Crossing the Bosphorus to its Asian side’s bohemian Moda neighbourhood for a multi-venue ‘Night Out’, Gevende are the highlight, influenced by Radiohead, but as individual as their lyrics’ polyglot, imaginary language. A bereft trumpet intertwines with rippling guitar on a softly crooned ballad. Finally, jagged wah-wah guitar is displaced by Bootsy Collins rubber-band bass, and Miles electric funk. Turkish indie-rock in theory, Gevende are on their own trip. Though my chosen musical route-march misses them, colleagues also enjoy Kolektif Istanbul’s “progressive wedding music”, a Balkan-Anatolian blend suiting this crossroads city.
At a concert down amidst the millennia-smoothed Byzantine columns and fearfully inverted Medusa heads of Yerebatan Cistern, Özer Arkun‘s cello and Fatih Ahiskali‘s oud duet with a melancholy familiar from here to Europe’s old gypsy and Jewish ghettos. At the French Consulate’s Palais de France gardens, meanwhile, pianist Can Çankaya and bassist Kağan Yildiz play stately hard bop in the early moonlight, harmonising for a moment with a nearby call to prayer. Unremarkable in style, they feel cleansing tonight. The straight Turkish jazz I hear is often disappointing, trying hybrids which just miss the mark (though I’d like to have heard more of the acoustic, Anatolian Bilal Karaman Trio). A panel of local music business veterans speaks realistically of hard times, greeted by knowing gallows humour from the audience.
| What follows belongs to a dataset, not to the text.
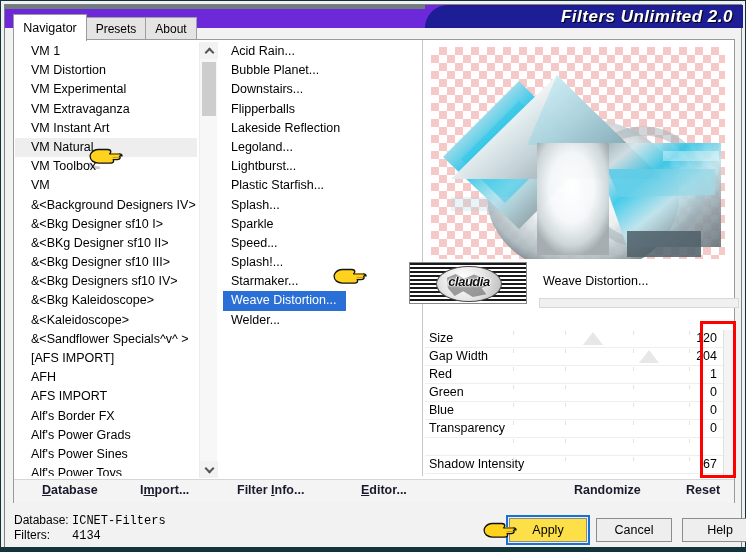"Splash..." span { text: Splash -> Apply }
Looking out at the Bosphorus one night, I run into a musician who mentions the frustrations of being an artist here, unable to say what he’d like. The situation with President Erdogan is otherwise left implicit, and never volunteered (though a massive, defiant protest march reaches Istanbul from Ankara as I leave). This oppression at the city’s edges is something I considered before travelling, but I’m profoundly glad I came. Istanbul makes London look small and young, and offered the nuances of cosmopolitan conversation, human generosity and sometimes subtly brave, enlivening music. People are bigger than their governments.